Member of the Arizona Senate from the 2nd district
- In office January 2001 – January 2003

Member of the Arizona House of Representatives from the 2nd district
- In office January 1993 – January 2001
- Succeeded by: Jack Jackson, Jr.

Personal details
- Born: July 31, 1940 (age 85) Grand Canyon Village, Arizona, U.S.
- Party: since December 2005, Democrat

= John Verkamp =

American politician (born 1940)

John Verkamp (born July 31, 1940) is an American attorney and politician in Arizona. He served as a county attorney for 12 years, and was elected to four terms as a Republican state representative. He served one term as a state senator, but decided not to run for re-election in 2002 after redistricting moved his base of Flagstaff to a primarily Democratic district.

Continuing to disagree with the Republicans over the issues of the Iraq War, which he opposed, in 2005 Verkamp joined the Democrats.
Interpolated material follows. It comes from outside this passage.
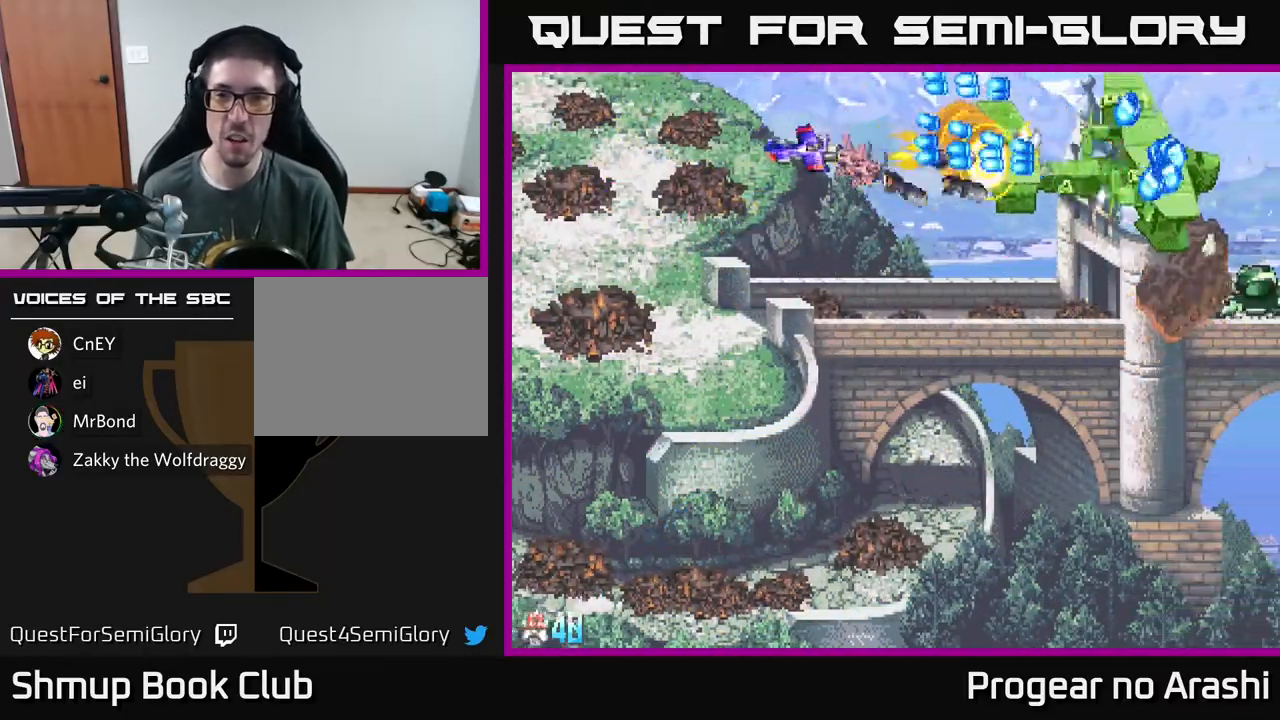
{"buttons": ["X", "DPAD_DOWN", "DPAD_RIGHT"], "left_stick": "center", "events": [[17, "DPAD_LEFT", "down"], [83, "DPAD_LEFT", "up"], [117, "DPAD_RIGHT", "down"]]}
He filed to run in 2006 as a Democrat for the United States Senate from Arizona, but was late and failed to qualify for the primary.

==Early life and education==
John Verkamp was born about 1940 in Grand Canyon Village, Arizona. His family has operated a store at the South Rim of Grand Canyon National Park for three generations, since 1906. He went to elementary and high school there.

He earned his bachelor's degree from the University of Arizona in 1962. He went on to law school, gaining his JD degree in 1965 from the University of Arizona.

Verkamp entered the U.S. Army, serving from 1965 to 1970, in the U.S. and Germany. He achieved the rank of captain.

==Career==
He built a private practice in Flagstaff, Arizona, where he lived until 2004.

==Political career==
In 1980, Verkamp was elected as Coconino County Attorney. He was re-elected twice and served a total of three terms, to 1992.

While County Attorney, Verkamp was elected president of the Arizona County Attorneys’ and Sheriffs’ Association in 1985–86. He was active in other related associations.

===State office===
In 1992, Verkamp ran for state office and was elected to the Arizona House of Representatives from the 2nd district. He was re-elected three times, serving a total of four terms, until 2000.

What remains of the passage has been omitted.